Estimated Tax

 Generally, a corporation must make installment payments if it expects its estimated tax for the year to be $500 or more. If the corporation does not pay the installments when they are due, it could be subject to an underpayment penalty. This section will explain how to avoid this penalty.
When to pay estimated tax.   Installment payments are due by the 15th day of the 4th, 6th, 9th, and 12th months of the corporation’s tax year.
How to figure each required installment.   Use Form 1120-W, Estimated Tax for Corporations, as a worksheet to figure each required installment of estimated tax. You will generally use one of the following two methods to figure each required installment. You should use the method that yields the smallest installment payments.
Underpayment penalty.   If the corporation does not pay a required installment of estimated tax by its due date, it may be subject to a penalty. The penalty is figured separately for each installment due date. The corporation may owe a penalty for an earlier due date, even if it paid enough tax later to make up the underpayment. This is true even if the corporation is due a refund when its return is filed.
How to pay estimated tax.   A corporation is generally required to use EFTPS to pay its taxes.

Alternative Minimum Tax (AMT)

 The tax laws give special treatment to some types of income and allow special deductions and credits for some types of expenses. These laws enable some corporations with substantial economic income to significantly reduce their regular tax. The corporate alternative minimum tax (AMT) targets these corporations and attempts to ensure that they pay at least a minimum amount of tax on their economic income. A corporation (other than a small corporation exempt from the AMT, as discussed below) owes AMT if its tentative minimum tax is more than its regular tax.
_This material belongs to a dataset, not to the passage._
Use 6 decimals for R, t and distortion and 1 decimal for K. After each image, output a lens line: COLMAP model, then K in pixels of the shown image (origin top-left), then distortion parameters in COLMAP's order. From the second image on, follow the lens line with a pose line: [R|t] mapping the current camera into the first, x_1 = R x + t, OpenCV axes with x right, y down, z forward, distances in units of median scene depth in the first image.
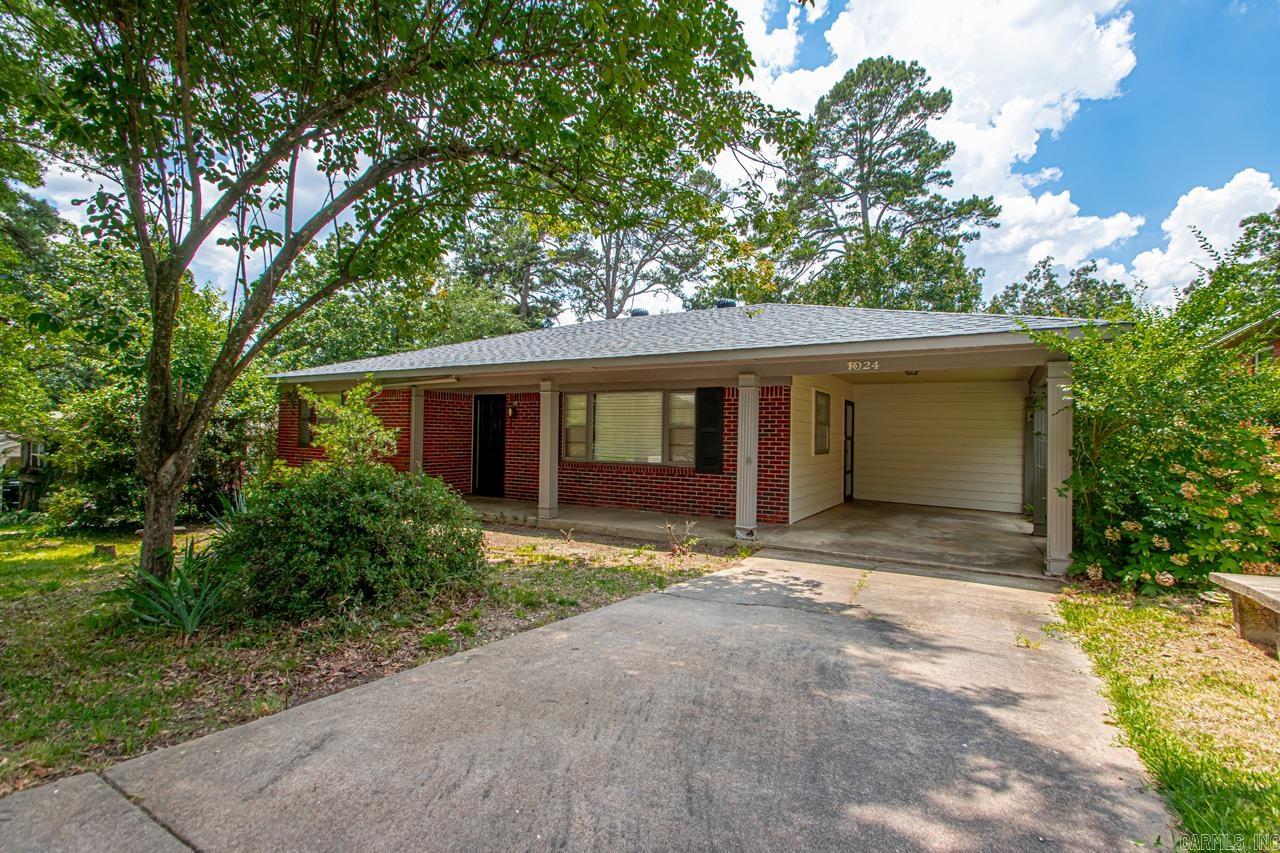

Small corporation exemption.   A corporation is treated as a small corporation exempt from the AMT for its current tax year if that year is the corporation’s first tax year in existence (regardless of its gross receipts for the year) or:

  1. It was treated as a small corporation exempt from the AMT for all prior tax years beginning after 1997, and
  2. Its average annual gross receipts for the 3-tax-year period (or portion thereof during which the corporation was in existence) ending before its current tax year did not exceed $7.5 million ($5 million for the corporation’s first 3-tax-year period).